What needs to be done: Copy out every line of the records where the string "Hyundai" occurs.

Transcribed page contents
_ _ _ _

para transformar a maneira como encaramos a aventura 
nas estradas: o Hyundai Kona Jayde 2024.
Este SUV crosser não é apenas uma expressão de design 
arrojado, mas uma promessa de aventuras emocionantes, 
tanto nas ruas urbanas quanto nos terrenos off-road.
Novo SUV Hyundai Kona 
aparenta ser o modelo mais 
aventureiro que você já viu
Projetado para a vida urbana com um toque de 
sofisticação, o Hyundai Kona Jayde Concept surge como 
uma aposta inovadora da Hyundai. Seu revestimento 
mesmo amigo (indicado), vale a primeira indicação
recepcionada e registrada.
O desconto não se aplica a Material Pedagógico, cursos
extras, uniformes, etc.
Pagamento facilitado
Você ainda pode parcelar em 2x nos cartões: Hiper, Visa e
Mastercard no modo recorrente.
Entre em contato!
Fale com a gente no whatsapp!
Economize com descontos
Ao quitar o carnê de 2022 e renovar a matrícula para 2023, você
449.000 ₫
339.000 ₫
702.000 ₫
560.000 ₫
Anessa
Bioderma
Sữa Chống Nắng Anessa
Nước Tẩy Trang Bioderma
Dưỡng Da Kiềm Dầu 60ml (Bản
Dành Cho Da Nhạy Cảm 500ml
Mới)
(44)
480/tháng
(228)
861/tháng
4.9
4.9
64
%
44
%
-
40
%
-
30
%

_ _ _ _

Finished task:
nas estradas: o Hyundai Kona Jayde 2024.
Novo SUV Hyundai Kona 
sofisticação, o Hyundai Kona Jayde Concept surge como 
uma aposta inovadora da Hyundai. Seu revestimento 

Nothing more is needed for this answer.